Dataset records:
──────────────────────────────

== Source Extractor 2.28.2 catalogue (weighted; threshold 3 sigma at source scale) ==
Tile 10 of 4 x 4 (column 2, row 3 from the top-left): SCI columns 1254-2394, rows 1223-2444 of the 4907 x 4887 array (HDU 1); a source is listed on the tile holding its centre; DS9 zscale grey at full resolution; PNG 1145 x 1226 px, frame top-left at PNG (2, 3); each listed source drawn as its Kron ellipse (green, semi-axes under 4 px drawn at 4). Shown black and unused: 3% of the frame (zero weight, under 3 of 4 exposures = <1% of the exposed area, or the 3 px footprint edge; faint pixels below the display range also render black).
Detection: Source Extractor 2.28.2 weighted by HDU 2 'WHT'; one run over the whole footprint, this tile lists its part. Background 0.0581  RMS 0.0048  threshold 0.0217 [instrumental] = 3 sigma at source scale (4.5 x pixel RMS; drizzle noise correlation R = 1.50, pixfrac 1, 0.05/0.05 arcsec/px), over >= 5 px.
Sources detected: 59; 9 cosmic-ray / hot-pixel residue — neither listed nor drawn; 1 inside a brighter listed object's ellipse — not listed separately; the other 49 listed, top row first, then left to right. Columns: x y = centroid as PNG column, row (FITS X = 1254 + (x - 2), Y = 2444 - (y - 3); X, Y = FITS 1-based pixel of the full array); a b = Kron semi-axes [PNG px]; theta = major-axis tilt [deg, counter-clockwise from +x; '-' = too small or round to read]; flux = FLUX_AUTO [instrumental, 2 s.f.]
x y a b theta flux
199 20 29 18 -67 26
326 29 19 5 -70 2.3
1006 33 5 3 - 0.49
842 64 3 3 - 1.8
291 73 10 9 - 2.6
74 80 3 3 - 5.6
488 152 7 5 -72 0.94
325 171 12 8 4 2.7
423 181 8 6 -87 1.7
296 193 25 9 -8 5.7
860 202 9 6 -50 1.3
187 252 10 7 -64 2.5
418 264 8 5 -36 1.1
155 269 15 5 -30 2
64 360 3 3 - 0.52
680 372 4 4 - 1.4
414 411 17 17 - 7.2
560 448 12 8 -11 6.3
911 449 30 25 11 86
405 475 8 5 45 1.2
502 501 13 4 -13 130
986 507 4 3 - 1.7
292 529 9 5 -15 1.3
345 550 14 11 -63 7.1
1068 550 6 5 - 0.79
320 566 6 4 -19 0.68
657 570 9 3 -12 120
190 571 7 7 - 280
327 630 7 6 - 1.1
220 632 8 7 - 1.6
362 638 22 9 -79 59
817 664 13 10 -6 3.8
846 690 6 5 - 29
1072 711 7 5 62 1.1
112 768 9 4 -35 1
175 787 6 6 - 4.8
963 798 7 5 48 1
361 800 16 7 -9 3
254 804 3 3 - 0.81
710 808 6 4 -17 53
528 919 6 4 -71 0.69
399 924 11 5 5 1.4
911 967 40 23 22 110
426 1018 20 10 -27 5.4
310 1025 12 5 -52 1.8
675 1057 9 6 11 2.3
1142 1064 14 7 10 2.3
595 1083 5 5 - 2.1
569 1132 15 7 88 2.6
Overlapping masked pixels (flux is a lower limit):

──────────────────────────────

The exercise: Copy out every line of the listing that contains the string "threshold", matching case exactly.

Result for this task:
== Source Extractor 2.28.2 catalogue (weighted; threshold 3 sigma at source scale) ==
Detection: Source Extractor 2.28.2 weighted by HDU 2 'WHT'; one run over the whole footprint, this tile lists its part. Background 0.0581  RMS 0.0048  threshold 0.0217 [instrumental] = 3 sigma at source scale (4.5 x pixel RMS; drizzle noise correlation R = 1.50, pixfrac 1, 0.05/0.05 arcsec/px), over >= 5 px.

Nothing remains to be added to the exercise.